In a memo to employees, O’Brien outlined the system’s strategy. “To respond to immediate declining volumes and reimbursements at our medical center during the first quarter of this fiscal year,’’ he wrote, “we need to reduce our expenses by about $50 million right away if we are going to avoid ending the current fiscal year with a loss.’’
The system also plans to sell two divisions over the next few months. One, employing about 150 people, provides home health and hospice services. Another, with 400 to 600 employees, performs lab tests for doctors offices in Massachusetts, Connecticut, New Hampshire, and Rhode Island. Many employees at those units may be retained by the eventual buyers.
Labor union leaders, who were briefed on the hospital system’s plans yesterday, were quick to protest the moves.
“Nurses are upset and concerned,’’ said Lynne Starbard, who cochairs the Massachusetts Nurses Association bargaining unit representing about 1,000 nurses in the UMass Memorial system. “We work very hard to give our patients good quality care, and when you cut back like they’re doing, you cut back on that care to patients.’’

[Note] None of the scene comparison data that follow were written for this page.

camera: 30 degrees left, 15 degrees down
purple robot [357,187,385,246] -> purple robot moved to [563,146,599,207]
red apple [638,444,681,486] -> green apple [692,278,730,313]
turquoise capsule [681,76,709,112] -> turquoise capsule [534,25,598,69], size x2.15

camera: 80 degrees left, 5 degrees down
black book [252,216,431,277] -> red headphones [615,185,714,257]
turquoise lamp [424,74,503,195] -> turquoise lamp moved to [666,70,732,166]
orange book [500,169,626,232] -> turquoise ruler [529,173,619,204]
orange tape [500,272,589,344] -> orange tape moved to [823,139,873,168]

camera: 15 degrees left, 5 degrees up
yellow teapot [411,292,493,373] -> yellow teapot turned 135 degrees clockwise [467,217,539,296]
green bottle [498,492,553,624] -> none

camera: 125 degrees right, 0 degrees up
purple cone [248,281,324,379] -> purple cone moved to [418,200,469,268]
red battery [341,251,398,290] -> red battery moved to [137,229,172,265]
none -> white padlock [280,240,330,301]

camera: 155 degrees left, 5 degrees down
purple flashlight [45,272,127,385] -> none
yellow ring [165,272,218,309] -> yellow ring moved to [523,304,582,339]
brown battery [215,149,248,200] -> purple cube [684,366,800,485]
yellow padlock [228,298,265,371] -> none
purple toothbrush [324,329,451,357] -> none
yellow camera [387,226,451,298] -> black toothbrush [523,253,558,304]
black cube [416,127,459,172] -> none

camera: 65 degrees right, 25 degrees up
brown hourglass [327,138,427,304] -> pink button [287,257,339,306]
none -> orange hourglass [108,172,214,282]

Starbard cited the continuity of care that has existed when patients discharged from UMass Memorial’s hospitals are sent home to be treated by nurses from the same system. “I feel this is disruptive,’’ she said. “When patients leave our hospitals, they want to still be part of us. I think that care will be compromised for the patients.’’
Cost-saving steps will include paring 150 jobs in the next several weeks from the medical center, which has 10,000 employees. A wide range of departments will be affected by the cuts, which will include managers as well as union employees. No doctors will be laid off, though some are retiring and will be included in the total count.
UMass Memorial, which has more than 500 employed or affiliated primary care physicians, will keep labs that conduct “rapid response’’ tests for its hospitals as well as pathology tests such as pap smears and tumor biopsies.
While the system will cut jobs, it will also be hiring employees, ranging from urologists to pharmacists, selectively this year. That will reduce the overall job losses, according to O’Brien. He said the system plans to hire a consulting firm to help it reorganize and control expenses ranging from wages and benefits to pension costs.